The pipeline handles these cases as follows. Extra non-EEG channels (EMG, EOG, ECG, STIM, auxiliary) are identified by name or type and excluded from EEG processing—they may be used for artifact detection or HRV analysis, but they don’t enter the spectral or connectivity pipeline. Missing channels are detected during bad channel detection and can be interpolated from neighboring electrodes if the montage has enough surviving channels. Unrecognized channel names that don’t match any known 10-20 or 10-10 label are logged as warnings and excluded.

The goal is conservative: the pipeline would rather exclude a channel it doesn’t recognize than include one that might contaminate the analysis. Every inclusion and exclusion decision is logged in the stage output.

EEG data arrives in different units depending on the file format and amplifier. The pipeline standardizes everything to microvolts (µV) on load—the conventional unit for scalp EEG. MNE-Python internally represents data in volts (V), so a conversion factor is applied during loading. This is invisible to the clinician but matters for reproducibility: amplitude thresholds in the artifact rejection stage (e.g., 75 µV voltage threshold) assume µV-scaled data.

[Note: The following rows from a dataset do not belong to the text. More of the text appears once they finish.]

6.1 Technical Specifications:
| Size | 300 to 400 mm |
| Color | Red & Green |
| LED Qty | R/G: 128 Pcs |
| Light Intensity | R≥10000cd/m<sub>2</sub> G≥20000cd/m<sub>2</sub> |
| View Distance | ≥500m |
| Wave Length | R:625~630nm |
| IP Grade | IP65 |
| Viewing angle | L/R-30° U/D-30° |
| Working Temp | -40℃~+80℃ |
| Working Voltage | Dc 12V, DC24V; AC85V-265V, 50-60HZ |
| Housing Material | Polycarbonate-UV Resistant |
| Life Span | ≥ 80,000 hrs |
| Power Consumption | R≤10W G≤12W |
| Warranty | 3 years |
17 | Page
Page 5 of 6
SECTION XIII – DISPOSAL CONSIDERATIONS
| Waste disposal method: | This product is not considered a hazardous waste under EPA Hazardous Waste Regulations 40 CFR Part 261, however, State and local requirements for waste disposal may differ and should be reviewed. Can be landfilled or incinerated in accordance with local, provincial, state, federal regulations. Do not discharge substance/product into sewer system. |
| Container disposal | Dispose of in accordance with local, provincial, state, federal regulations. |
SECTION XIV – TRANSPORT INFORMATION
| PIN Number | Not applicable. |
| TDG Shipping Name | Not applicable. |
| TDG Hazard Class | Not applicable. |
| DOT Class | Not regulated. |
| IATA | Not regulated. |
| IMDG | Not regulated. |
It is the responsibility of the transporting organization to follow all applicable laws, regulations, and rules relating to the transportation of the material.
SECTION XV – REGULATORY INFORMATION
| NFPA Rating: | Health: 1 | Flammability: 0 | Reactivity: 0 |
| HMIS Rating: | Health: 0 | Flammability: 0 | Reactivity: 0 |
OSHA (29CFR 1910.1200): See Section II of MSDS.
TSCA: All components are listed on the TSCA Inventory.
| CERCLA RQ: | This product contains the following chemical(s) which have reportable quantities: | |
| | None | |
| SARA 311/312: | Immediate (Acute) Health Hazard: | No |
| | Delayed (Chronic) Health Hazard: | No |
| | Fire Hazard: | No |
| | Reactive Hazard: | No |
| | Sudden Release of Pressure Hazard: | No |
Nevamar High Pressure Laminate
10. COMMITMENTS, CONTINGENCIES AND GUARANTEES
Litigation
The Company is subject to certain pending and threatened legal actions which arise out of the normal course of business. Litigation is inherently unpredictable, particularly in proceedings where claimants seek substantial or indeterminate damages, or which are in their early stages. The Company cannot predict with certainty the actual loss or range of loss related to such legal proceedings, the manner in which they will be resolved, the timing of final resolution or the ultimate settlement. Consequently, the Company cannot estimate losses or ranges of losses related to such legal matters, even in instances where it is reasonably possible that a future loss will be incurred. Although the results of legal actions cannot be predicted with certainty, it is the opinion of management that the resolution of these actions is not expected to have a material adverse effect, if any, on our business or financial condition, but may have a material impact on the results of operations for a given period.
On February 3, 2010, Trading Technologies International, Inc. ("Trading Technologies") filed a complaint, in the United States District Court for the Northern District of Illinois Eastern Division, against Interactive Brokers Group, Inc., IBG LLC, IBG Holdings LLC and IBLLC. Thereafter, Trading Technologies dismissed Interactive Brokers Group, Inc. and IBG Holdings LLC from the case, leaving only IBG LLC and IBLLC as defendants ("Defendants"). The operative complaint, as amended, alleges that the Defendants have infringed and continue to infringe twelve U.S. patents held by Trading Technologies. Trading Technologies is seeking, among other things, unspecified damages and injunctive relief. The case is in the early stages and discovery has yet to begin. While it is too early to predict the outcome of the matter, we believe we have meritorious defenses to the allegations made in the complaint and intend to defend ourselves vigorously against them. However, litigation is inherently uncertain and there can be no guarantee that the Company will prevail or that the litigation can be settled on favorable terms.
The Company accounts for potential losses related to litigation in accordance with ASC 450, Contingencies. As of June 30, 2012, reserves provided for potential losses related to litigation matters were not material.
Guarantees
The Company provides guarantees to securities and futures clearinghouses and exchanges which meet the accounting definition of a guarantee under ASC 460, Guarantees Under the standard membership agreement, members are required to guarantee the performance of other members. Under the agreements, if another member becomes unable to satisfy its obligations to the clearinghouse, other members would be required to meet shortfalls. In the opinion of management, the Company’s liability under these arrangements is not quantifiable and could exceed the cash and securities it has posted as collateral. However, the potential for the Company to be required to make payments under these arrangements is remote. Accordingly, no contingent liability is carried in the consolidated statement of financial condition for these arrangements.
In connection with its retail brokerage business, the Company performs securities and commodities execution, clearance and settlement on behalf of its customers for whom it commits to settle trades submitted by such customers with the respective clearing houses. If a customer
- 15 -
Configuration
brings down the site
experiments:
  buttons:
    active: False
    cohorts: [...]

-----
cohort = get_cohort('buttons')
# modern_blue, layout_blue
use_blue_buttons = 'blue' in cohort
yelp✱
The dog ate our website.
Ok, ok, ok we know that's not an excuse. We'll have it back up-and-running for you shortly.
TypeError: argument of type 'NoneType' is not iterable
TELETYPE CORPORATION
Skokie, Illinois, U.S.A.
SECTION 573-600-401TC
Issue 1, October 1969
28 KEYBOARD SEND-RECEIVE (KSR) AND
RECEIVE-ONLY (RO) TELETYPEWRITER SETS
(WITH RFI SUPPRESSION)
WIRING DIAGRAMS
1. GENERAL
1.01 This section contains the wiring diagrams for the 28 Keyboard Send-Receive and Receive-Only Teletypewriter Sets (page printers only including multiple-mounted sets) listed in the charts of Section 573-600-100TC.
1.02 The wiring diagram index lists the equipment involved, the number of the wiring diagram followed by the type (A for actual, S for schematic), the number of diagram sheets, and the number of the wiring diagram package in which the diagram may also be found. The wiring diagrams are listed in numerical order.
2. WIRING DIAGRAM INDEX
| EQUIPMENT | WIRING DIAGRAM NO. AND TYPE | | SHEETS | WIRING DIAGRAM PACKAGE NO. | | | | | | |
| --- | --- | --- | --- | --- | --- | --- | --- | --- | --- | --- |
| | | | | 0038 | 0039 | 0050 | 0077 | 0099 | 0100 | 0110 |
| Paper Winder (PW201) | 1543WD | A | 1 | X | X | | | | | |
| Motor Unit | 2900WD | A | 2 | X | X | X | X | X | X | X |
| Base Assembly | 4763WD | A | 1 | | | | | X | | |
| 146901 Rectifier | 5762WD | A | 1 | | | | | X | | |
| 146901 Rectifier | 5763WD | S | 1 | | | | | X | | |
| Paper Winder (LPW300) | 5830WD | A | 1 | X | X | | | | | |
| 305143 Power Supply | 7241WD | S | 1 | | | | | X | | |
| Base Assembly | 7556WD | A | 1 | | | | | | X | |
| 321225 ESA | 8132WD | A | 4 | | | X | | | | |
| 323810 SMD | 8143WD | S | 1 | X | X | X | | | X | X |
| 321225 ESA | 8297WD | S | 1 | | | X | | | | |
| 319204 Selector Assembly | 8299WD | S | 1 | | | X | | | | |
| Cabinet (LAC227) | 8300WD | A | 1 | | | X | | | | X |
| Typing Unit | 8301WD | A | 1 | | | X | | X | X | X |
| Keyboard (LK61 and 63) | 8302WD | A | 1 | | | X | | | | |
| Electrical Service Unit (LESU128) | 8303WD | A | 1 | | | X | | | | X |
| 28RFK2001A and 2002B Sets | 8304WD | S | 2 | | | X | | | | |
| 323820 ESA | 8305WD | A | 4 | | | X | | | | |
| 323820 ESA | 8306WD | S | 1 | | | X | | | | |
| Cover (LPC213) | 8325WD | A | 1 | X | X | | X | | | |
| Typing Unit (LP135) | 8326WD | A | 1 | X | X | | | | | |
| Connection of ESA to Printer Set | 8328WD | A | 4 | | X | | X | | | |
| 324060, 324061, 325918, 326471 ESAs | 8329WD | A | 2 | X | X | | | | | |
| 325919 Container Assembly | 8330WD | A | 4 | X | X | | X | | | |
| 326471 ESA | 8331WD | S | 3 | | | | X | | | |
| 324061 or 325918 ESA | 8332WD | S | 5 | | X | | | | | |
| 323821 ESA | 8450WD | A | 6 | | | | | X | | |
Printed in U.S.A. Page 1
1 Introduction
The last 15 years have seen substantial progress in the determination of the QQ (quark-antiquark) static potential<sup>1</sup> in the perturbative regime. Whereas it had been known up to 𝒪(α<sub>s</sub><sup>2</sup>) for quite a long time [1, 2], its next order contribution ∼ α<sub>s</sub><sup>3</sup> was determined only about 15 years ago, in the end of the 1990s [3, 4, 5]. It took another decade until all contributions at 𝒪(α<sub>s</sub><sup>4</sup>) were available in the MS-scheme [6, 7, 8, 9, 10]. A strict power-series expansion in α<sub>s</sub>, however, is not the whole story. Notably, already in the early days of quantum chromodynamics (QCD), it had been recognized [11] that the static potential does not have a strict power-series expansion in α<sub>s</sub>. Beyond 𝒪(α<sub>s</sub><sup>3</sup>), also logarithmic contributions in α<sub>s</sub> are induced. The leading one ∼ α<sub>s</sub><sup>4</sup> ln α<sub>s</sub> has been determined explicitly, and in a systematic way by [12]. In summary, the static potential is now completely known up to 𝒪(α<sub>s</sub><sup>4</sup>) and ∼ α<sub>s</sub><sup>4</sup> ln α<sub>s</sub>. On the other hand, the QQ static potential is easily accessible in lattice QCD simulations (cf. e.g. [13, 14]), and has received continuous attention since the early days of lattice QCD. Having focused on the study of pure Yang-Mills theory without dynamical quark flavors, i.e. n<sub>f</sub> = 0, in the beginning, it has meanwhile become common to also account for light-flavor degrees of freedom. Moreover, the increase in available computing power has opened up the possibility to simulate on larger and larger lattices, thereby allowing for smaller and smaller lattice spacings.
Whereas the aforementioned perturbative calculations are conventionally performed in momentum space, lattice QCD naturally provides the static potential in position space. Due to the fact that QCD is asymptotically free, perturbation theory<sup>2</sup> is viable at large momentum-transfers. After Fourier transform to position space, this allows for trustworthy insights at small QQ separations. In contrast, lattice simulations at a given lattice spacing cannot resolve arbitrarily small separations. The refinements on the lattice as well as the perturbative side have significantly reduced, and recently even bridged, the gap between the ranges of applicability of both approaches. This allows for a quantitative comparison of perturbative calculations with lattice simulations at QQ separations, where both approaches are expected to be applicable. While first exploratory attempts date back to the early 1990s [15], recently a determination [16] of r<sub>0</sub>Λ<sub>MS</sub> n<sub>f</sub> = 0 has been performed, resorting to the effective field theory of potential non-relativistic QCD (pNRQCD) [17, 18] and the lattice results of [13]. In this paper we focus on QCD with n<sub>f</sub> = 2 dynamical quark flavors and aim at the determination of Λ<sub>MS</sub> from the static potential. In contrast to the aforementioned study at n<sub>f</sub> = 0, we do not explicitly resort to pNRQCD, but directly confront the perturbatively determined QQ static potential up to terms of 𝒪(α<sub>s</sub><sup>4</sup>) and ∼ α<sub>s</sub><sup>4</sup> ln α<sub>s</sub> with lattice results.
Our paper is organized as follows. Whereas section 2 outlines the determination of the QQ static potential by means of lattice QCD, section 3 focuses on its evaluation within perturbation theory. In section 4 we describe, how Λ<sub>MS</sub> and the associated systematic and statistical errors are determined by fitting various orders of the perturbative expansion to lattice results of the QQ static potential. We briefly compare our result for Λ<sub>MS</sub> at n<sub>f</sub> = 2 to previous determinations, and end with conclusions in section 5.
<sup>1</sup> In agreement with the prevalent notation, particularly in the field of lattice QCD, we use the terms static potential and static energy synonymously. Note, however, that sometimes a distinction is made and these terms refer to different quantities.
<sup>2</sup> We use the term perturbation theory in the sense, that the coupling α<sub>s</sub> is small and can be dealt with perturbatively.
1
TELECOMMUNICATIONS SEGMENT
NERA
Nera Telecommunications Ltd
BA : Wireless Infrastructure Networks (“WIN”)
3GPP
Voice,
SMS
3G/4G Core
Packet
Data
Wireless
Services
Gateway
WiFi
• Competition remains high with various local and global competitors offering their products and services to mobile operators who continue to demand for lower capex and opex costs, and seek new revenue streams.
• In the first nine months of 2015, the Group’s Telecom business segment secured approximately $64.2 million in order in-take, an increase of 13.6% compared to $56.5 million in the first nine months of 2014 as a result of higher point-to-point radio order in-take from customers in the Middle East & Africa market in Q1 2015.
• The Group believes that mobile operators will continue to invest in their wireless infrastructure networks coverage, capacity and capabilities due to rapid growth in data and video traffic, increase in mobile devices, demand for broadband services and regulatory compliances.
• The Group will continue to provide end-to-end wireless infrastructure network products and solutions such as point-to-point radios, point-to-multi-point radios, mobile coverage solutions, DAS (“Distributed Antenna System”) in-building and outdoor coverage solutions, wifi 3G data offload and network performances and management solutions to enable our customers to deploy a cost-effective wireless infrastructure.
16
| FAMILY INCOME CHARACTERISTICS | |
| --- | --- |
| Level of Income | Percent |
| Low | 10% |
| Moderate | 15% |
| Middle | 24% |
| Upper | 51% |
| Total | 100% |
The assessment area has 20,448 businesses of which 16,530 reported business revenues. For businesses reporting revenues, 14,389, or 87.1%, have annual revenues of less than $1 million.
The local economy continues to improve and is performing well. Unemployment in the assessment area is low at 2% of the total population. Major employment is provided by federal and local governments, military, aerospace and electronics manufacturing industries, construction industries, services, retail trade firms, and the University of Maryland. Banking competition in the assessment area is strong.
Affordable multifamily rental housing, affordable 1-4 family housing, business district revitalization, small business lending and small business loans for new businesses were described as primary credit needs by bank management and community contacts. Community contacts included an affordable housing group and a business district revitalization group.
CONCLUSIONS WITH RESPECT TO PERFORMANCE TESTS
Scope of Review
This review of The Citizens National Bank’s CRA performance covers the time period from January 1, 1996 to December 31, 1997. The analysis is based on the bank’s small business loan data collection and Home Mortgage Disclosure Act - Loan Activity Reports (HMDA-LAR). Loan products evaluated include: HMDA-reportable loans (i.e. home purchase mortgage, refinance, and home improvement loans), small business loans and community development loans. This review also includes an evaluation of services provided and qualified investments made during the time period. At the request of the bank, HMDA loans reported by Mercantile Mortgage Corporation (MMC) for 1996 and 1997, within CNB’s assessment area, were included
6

When a photoplethysmography (PPG) channel is present in the recording, the pipeline extracts it before the EEG channels are isolated for processing. This PPG signal feeds the HRV analysis stage, which computes time-domain metrics (SDNN, RMSSD), frequency-domain metrics (VLF/LF/HF power), and nonlinear measures (DFA, sample entropy). The HRV analysis runs in parallel with the EEG pipeline—it doesn’t depend on EEG preprocessing and doesn’t affect it.